**Source**

Handcrafting Non-uniform Grid Refinement for Modern GPUs
At the heart of many natural phenomena and engineering challenges lies the intricate dance of fluids. From the way air wraps around a flying vehicle to the turbulent paths of ocean currents, understanding fluid dynamics is crucial. However, one of the perennial challenges in numerical simulation of such flows is the vast range of length scales involved. Capturing both the broad stroke of flow patterns and the minute eddies that arise due to multiscale geometrical features and the inherent dynamics of a turbulent flow becomes a formidable challenge. Consider the numerical simulation of air flow around a passenger aircraft. First, the aircraft must be enclosed with a finite but large computational domain that resembles the open space flight conditions. Additionally, geometric features as thin as the winglets must be resolved. To achieve both these requirements, tiling the entire computational domain uniformly quickly overwhelms compute and storage resources, often rendering the problem impracticable.
This is where non-uniform grid refinement methods come into play, offering a way to adjust the level of detail across different regions of the simulated flow. By focusing computational resources on areas of interest while keeping a broader view elsewhere, these techniques enable large-scale simulation of flows in open environments that are otherwise computationally infeasible.
A GPU-tailored Grid Refinement Algorithm
In a recent article accepted at the 38th IEEE International Parallel & Distributed Processing Symposium, Autodesk Research introduced a new methodology that carefully orchestrates the parallel workload of a grid refinement algorithm for the GPU architecture. This work is based on a special class of computational fluid dynamics called the the the Lattice Boltzmann Method (LBM). Our improvements represent a significant step forward in the efficiency and performance of fluid dynamics simulations. By tailoring the grid refinement process to better leverage the parallel processing capabilities of the GPU, we managed to reduce computation times and increase the fidelity of simulations. This optimization process involved rethinking the computational algorithms and careful consideration of the GPU’s memory management and processing capabilities.

**Short exercise**
Rewrite everything in the grid refinement article from "A GPU-tailored Grid" down to "and processing capabilities.", changing "fidelity" to "accuracy".

Stored data entries:
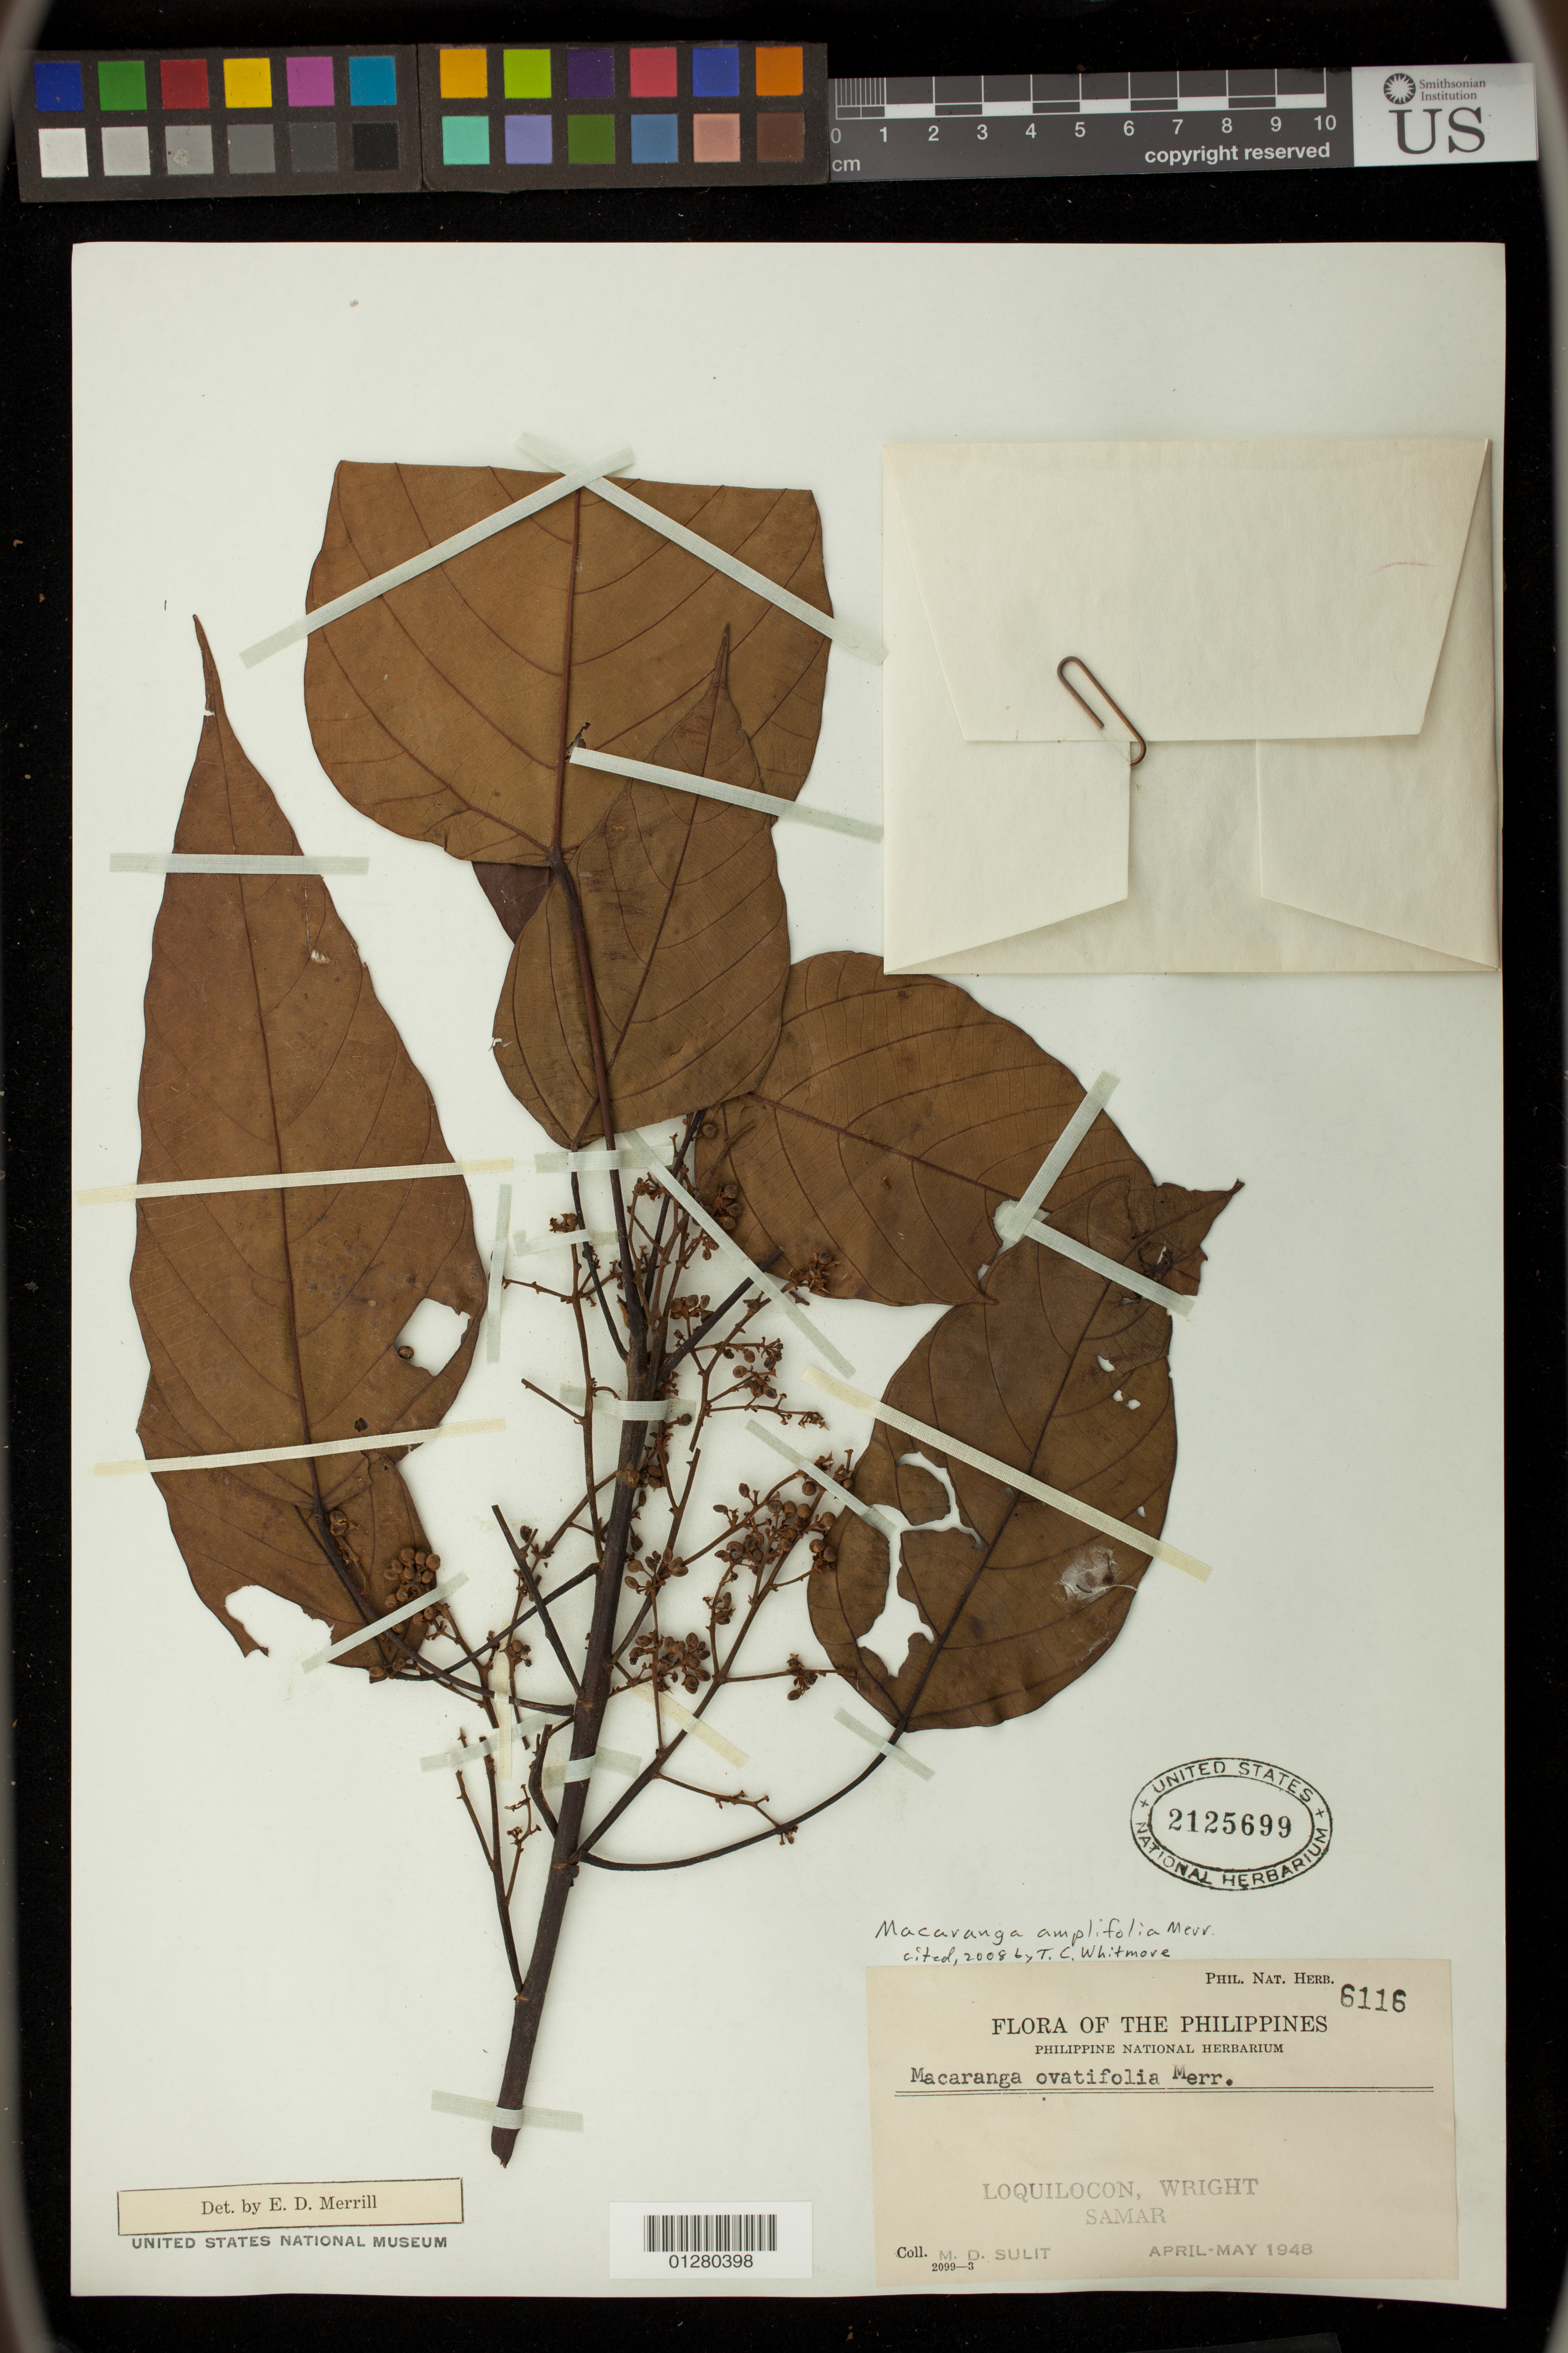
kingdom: Plantae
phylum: Tracheophyta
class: Magnoliopsida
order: Malpighiales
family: Euphorbiaceae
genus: Macaranga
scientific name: Macaranga amplifolia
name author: Merr.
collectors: M. Sulit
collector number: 6116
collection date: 1948-04/1948-05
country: Philippines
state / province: Eastern Visayas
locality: Loquilocon, Wright,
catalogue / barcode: US 2125699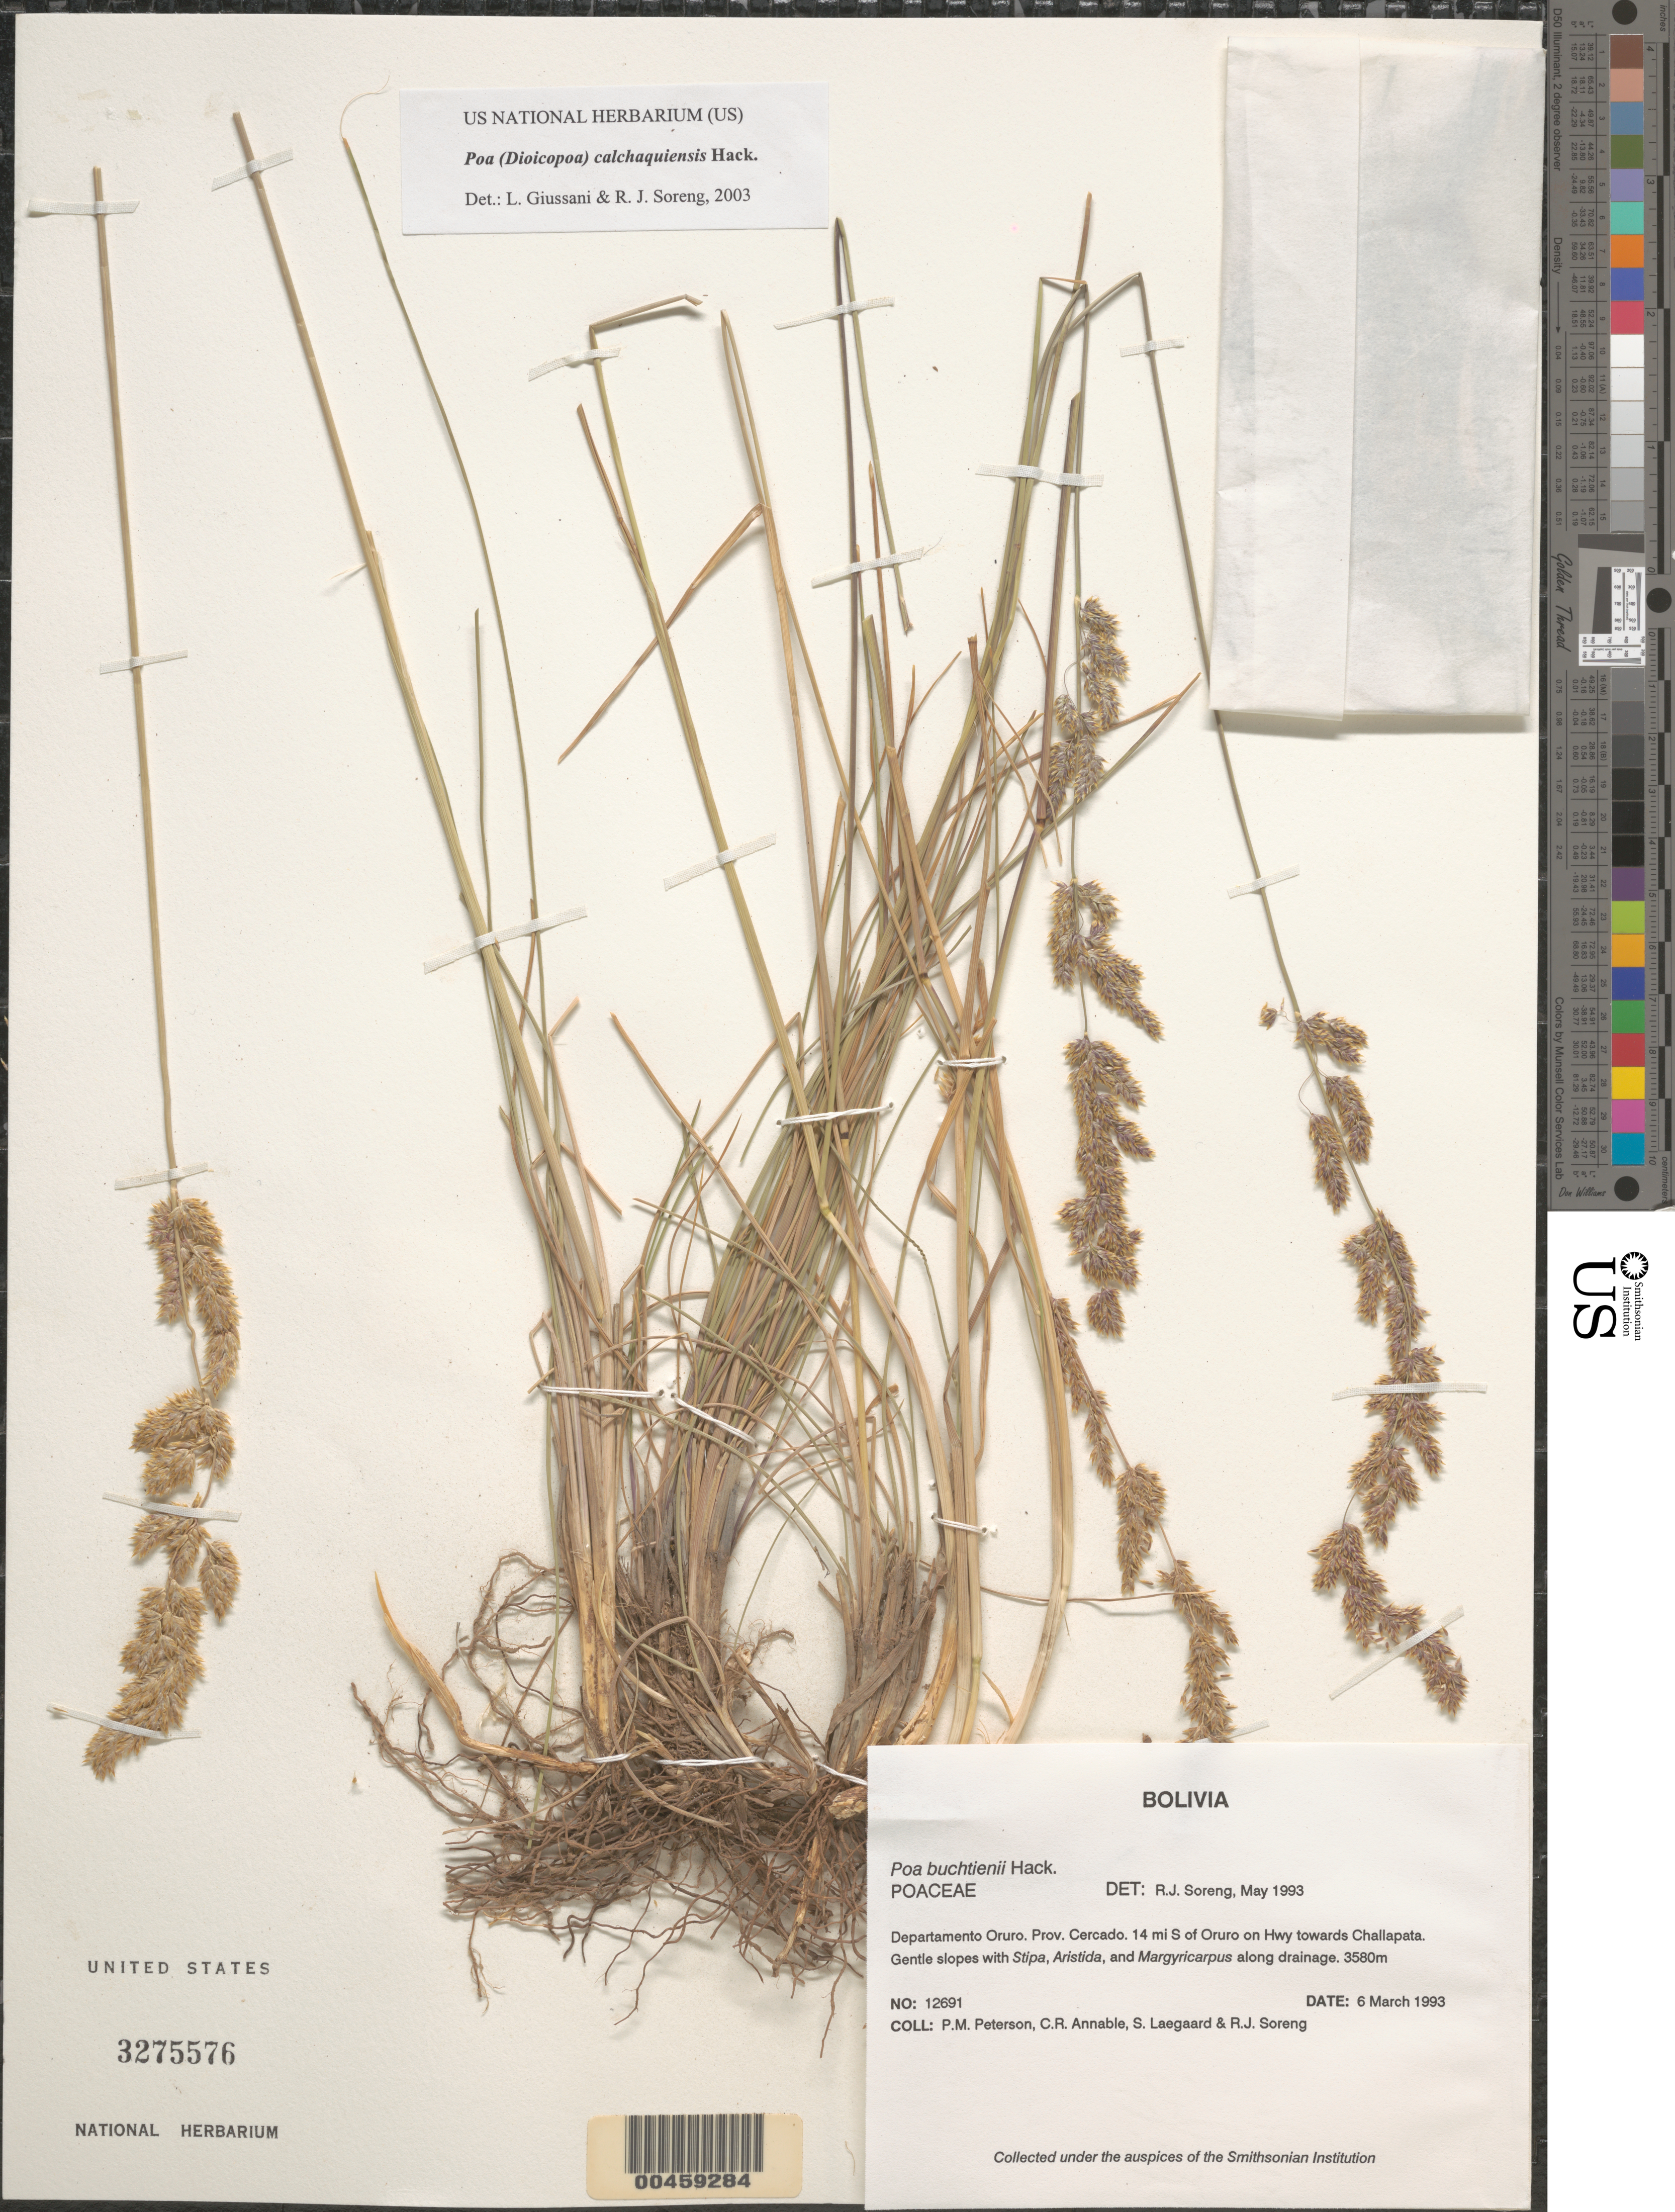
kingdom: Plantae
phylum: Tracheophyta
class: Liliopsida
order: Poales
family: Poaceae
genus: Poa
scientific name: Poa buchtienii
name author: Hack.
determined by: Soreng, Robert J., Research Associate (BOT), Smithsonian Institution - National Museum of Natural History (UNITED STATES)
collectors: P. M. Peterson, C. R. Annable, S. Lægaard & R. J. Soreng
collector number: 12691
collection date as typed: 06 Mar 1993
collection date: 1993-03-06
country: Bolivia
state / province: Oruro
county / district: Cercado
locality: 14 mi S of Oruro on Hwy towards Challapata.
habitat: Gentle slopes with Stipa, Aristida, and Margyricarpus along drainage.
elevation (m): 3580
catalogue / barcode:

**Result for this task**
A GPU-tailored Grid Refinement Algorithm
In a recent article accepted at the 38th IEEE International Parallel & Distributed Processing Symposium, Autodesk Research introduced a new methodology that carefully orchestrates the parallel workload of a grid refinement algorithm for the GPU architecture. This work is based on a special class of computational fluid dynamics called the the the Lattice Boltzmann Method (LBM). Our improvements represent a significant step forward in the efficiency and performance of fluid dynamics simulations. By tailoring the grid refinement process to better leverage the parallel processing capabilities of the GPU, we managed to reduce computation times and increase the accuracy of simulations. This optimization process involved rethinking the computational algorithms and careful consideration of the GPU’s memory management and processing capabilities.